To you. My withered place, this frumpy home (nearer
to the body than to evening) miserable beloved. I lie tender

and devout with insomnia, perfect on the center pillow past
midnight, sick with the thought of another year

of waking, solved and happy, it has never been this way! Believe
strangers who say the end is close for what could be closer?

You are my stranger and see how we have closed. On both ends.
Night wets me all night, blind, carried.

And watermarks. The plough of the rough on the slick,
love, a tendency toward fever. To break. To soil.

Would I dance with you? Both forever and rather die.
It would be like dying, yes. Yes I would.

I have loved the slaking of your forgetters, your indifferent
hands on my loosening. Through a thousand panes of glass

not all transparent, and the temperature.
I felt that.

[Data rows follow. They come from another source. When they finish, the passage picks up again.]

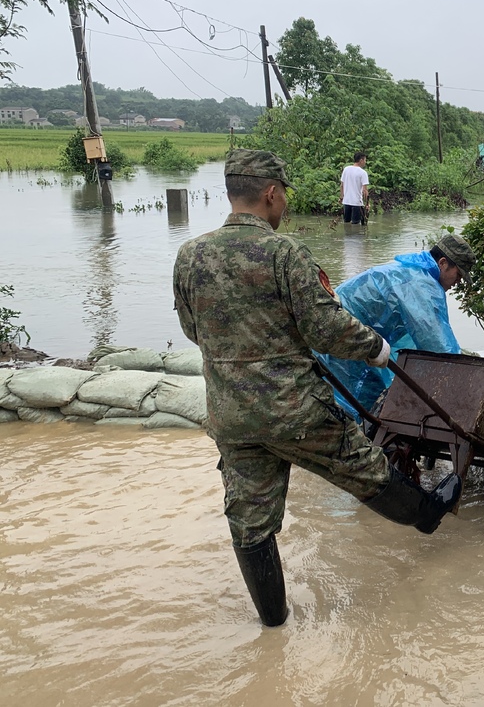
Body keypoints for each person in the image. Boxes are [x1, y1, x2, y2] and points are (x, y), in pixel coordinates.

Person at [172, 149, 462, 628]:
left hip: (230, 413)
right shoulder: (284, 254)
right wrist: (377, 349)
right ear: (270, 194)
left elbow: (191, 329)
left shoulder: (190, 255)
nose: (284, 202)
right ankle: (428, 515)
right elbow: (326, 327)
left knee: (249, 520)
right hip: (295, 410)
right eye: (283, 193)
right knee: (364, 468)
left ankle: (272, 623)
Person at [317, 233, 476, 419]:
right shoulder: (423, 285)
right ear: (442, 263)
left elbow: (415, 339)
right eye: (458, 274)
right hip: (345, 337)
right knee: (360, 406)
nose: (458, 282)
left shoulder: (412, 270)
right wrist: (465, 378)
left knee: (365, 400)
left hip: (339, 332)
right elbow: (438, 345)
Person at [340, 151, 369, 225]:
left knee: (346, 223)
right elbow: (365, 191)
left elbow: (342, 185)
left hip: (346, 202)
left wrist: (341, 198)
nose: (365, 162)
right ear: (361, 160)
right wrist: (367, 204)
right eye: (365, 160)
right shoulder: (363, 173)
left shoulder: (346, 169)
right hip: (357, 203)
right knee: (356, 225)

What you say is not less than that.

Interior with Sudden Joy (via the Poetry Foundation)

Henry Manley, Living Alone, Keeps Time

Maxine Kumin

Sundowning,
the doctor calls it, the way
he loses words when the light fades.
The way the names of his dear ones
fall out of his eyeglass case.
Even under the face of his father
in an oval on the wall
he cannot say Catherine, Vera, Paul
but goes on loving them out of place.
Window, wristwatch, cup, knife
are small prunes that drop from his pockets.
Terror sweeps him from room to room.
Knowing how much he weighed once
he knows how much he has departed his life.
Especially he knows how the soul
can slip out of the body unannounced
like that helium-filled balloon
he opened his fingers on, years back.

Now it is dark. He undresses
and takes himself off to bed
as loose in his skin as a puppy,
afraid the blankets will untuck,
afraid he will flap up, unblessed.
Instead, proper nouns return to his keeping.
The names of faces are put back
in his sleeping mouth. At first light
he gets up, grateful once more
for how coffee smells. Sits stiff
at the bruised porcelain table
saying them over, able
to with only the slightest catch.
Coffee. Coffee cup. Watch.

The Retrieval System, 1978

Other Lives and Dimensions and Finally a Love Poem

Bob Hicok

My left hand will live longer than my right. The rivers
            of my palms tell me so.
Never argue with rivers. Never expect your lives to finish
                        at the same time. I think

praying, I think clapping is how hands mourn. I think
            staying up and waiting
for paintings to sigh is science. In another dimension this
                        is exactly what’s happening,

it’s what they write grants about: the chromodynamics
            of mournful Whistlers,
the audible sorrow and beta decay of Old Battersea Bridge.
                        I like the idea of different

theres and elsewheres, an Idaho known for bluegrass,
            a Bronx where people talk
like violets smell. Perhaps I am somewhere patient, somehow
                        kind, perhaps in the nook

of a cousin universe I’ve never defiled or betrayed
            anyone. Here I have
two hands and they are vanishing, the hollow of your back
                        to rest my cheek against,

your voice and little else but my assiduous fear to cherish.
            My hands are webbed
like the wind-torn work of a spider, like they squeezed
                        something in the womb

but couldn’t hang on. One of those other worlds
            or a life I felt
passing through mind, or the ocean inside my mother’s belly
                        she had to scream out.

Here, when I say I never want to be without you,
            somewhere else I am saying
I never want to be without you again. And when I touch you
                        in each of the places we meet,

in all of the lives we are, it’s with hands that are dying
            and resurrected.
When I don’t touch you it’s a mistake in any life,
                        in each place and forever.